====== SUPPLIED DATA

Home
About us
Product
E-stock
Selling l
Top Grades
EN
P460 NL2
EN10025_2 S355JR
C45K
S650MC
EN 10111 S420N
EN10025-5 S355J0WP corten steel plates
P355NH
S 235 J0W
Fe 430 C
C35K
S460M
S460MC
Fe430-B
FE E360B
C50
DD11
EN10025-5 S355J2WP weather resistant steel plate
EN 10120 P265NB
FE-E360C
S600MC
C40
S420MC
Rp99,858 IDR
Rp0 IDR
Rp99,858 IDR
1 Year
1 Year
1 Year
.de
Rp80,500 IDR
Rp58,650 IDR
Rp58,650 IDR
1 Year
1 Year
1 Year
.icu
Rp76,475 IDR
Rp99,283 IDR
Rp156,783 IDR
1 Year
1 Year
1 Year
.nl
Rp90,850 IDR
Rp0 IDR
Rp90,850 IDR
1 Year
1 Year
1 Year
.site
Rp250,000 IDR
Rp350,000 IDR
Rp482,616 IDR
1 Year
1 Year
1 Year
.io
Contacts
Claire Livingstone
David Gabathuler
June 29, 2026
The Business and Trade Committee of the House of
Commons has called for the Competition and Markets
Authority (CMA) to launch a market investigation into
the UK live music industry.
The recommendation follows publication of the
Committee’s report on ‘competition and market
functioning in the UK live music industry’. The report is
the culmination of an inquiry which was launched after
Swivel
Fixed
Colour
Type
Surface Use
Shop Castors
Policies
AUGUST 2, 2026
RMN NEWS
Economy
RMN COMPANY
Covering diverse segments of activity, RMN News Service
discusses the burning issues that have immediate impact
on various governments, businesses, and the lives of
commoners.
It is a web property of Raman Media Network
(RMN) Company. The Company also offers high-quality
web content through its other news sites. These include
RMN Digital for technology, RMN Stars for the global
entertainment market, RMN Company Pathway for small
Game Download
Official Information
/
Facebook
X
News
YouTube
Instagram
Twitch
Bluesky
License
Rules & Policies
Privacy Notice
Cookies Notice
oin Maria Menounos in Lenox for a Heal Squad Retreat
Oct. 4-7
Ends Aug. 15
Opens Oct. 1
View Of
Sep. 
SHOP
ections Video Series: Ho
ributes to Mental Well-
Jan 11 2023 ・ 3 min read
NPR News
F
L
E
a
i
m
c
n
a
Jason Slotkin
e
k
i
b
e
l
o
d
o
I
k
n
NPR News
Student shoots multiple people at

============

**TASK TO CARRY OUT**
The response should be the listing above, limited to the lines between the one holding "entertainment market, RMN" and the one holding "Ends Aug. 15", inclusive, reproduced exactly.

**ANSWER TO THIS EXERCISE**
entertainment market, RMN Company Pathway for small
Game Download
Official Information
/
Facebook
X
News
YouTube
Instagram
Twitch
Bluesky
License
Rules & Policies
Privacy Notice
Cookies Notice
oin Maria Menounos in Lenox for a Heal Squad Retreat
Oct. 4-7
Ends Aug. 15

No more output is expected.